En marge du séminaire ministériel de haut niveau sur les « Femmes, Paix et Sécurité », Cotonou et Libreville ont engagé de nouvelles discussions autour de l’avenir de leur coopération bilatérale. Agriculture, élevage, énergie verte, tourisme et diplomatie parlementaire figurent désormais parmi les secteurs ciblés pour donner davantage de substance aux relations entre les deux pays.
La diplomatie béninoise entend manifestement profiter des rencontres internationales accueillies à Cotonou pour ouvrir de nouveaux chantiers de coopération. Ce jeudi 10 septembre 2026, la ministre des Affaires étrangères, Corinne Amori Brunet, a reçu son homologue gabonaise, Marie-Edith Tassyla-Ye-Doumbeneny, en marge du séminaire ministériel consacré aux femmes, à la paix et à la sécurité.
Cette rencontre bilatérale intervient alors que le Bénin assure, durant le mois de septembre, la présidence du Conseil de paix et de sécurité de l’Union africaine et accueille à Cotonou les travaux du processus de Swakopmund. Mais au-delà de l’agenda continental, Cotonou et Libreville ont choisi de regarder dans une autre direction : celle du renforcement de leurs liens bilatéraux.

## Enregistrements
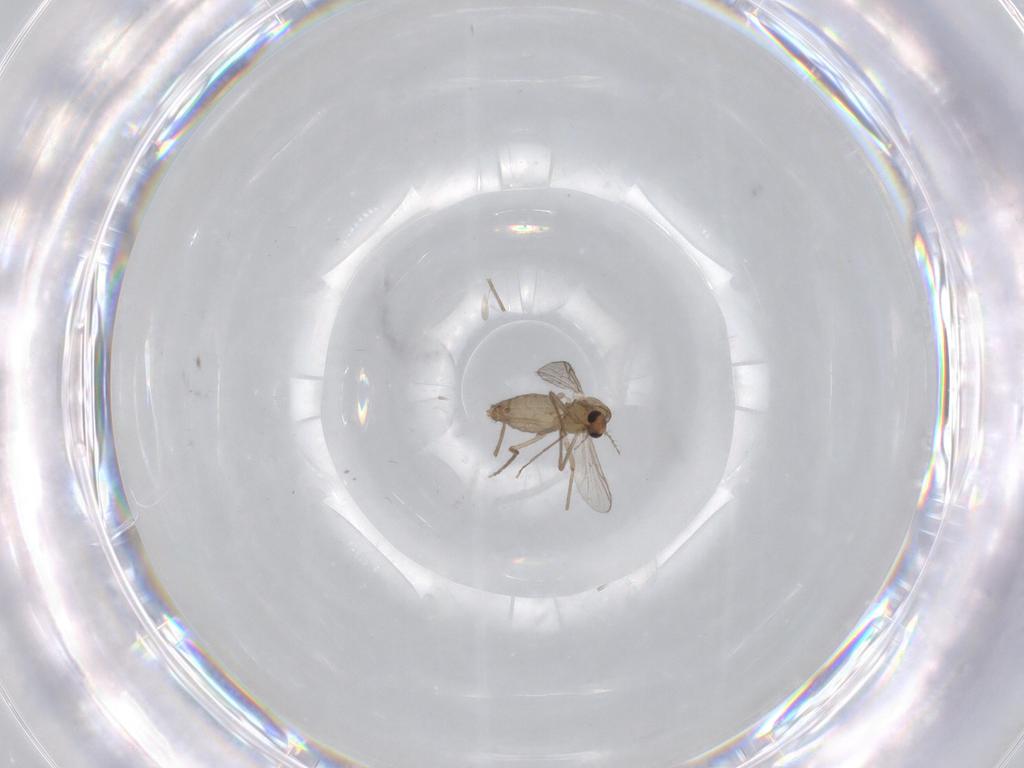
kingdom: Animalia
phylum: Arthropoda
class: Insecta
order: Diptera
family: Chironomidae
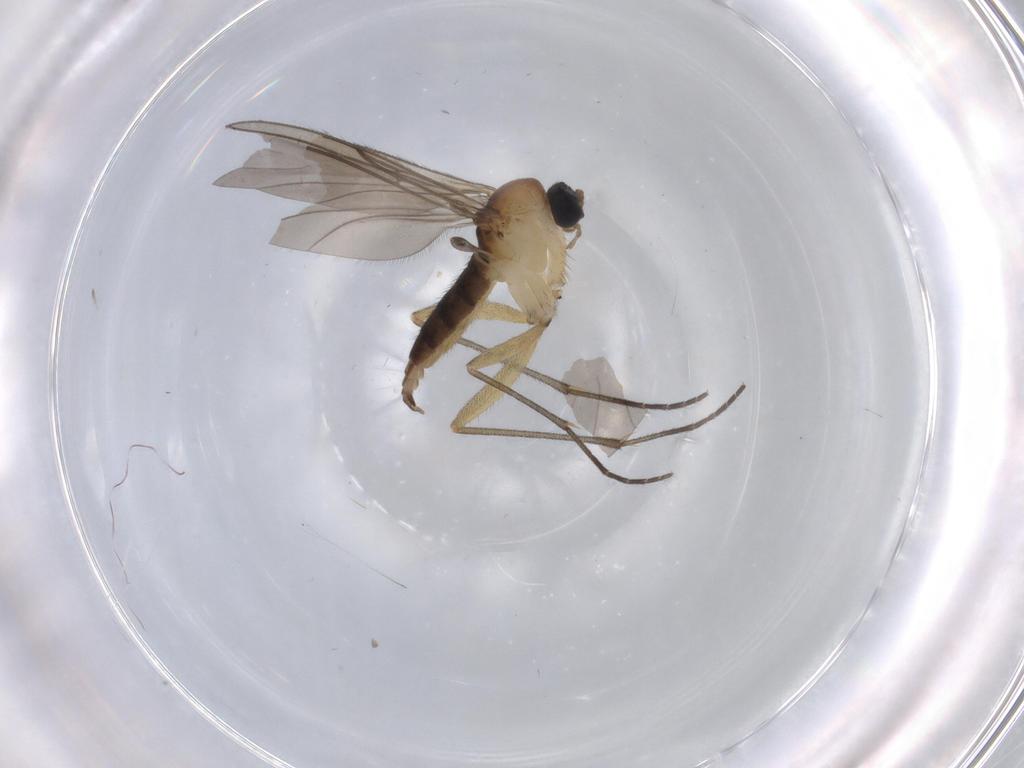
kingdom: Animalia
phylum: Arthropoda
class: Insecta
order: Diptera
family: Sciaridae
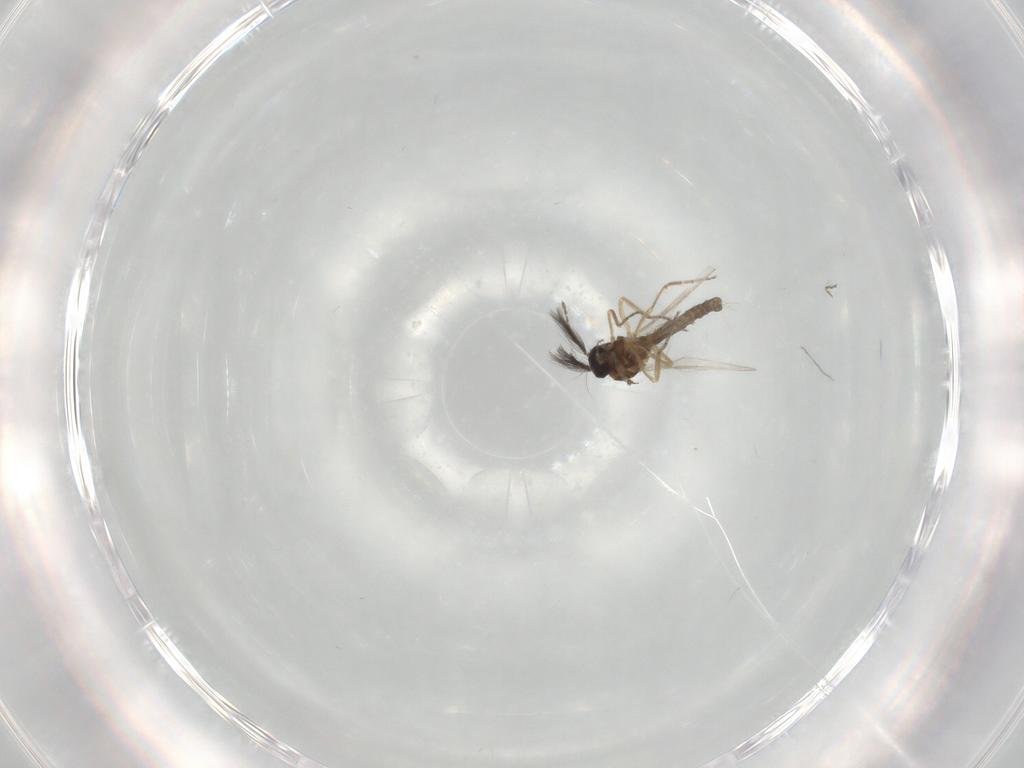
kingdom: Animalia
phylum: Arthropoda
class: Insecta
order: Diptera
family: Ceratopogonidae
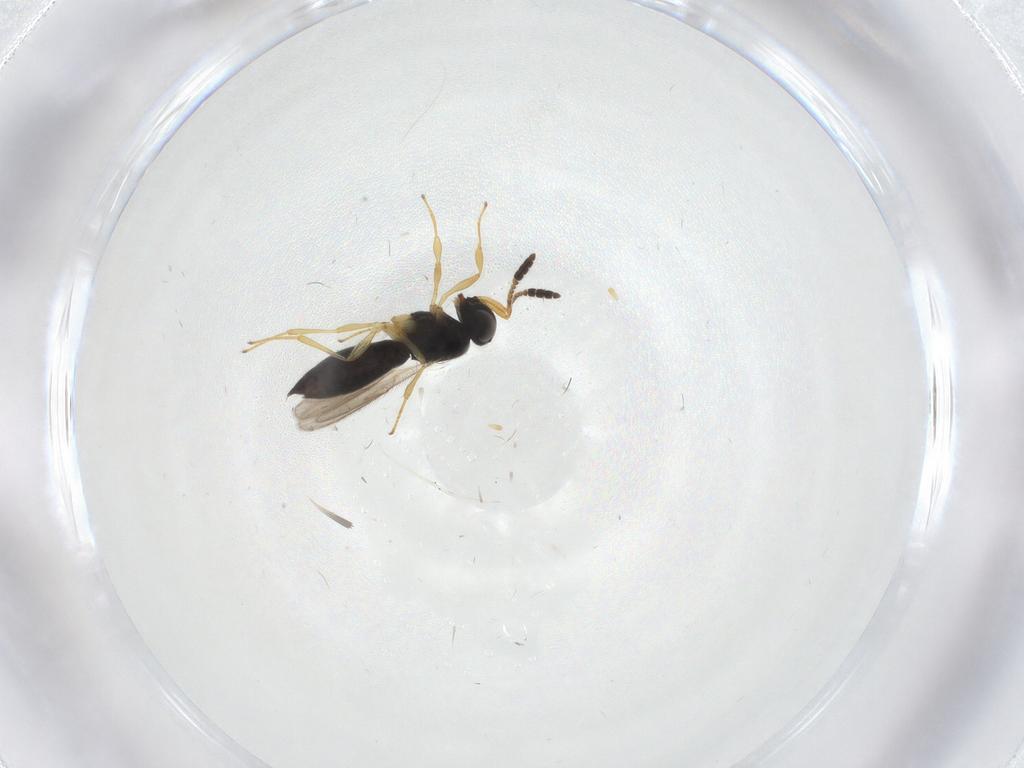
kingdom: Animalia
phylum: Arthropoda
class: Insecta
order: Hymenoptera
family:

## Consigne
Réécrivez l'extrait sur la coopération entre le Bénin et le Gabon, de « En marge du séminaire ministériel de » à « les deux pays. », en mettant « artisanat » à la place de « tourisme ».

## Résultat
En marge du séminaire ministériel de haut niveau sur les « Femmes, Paix et Sécurité », Cotonou et Libreville ont engagé de nouvelles discussions autour de l’avenir de leur coopération bilatérale. Agriculture, élevage, énergie verte, artisanat et diplomatie parlementaire figurent désormais parmi les secteurs ciblés pour donner davantage de substance aux relations entre les deux pays.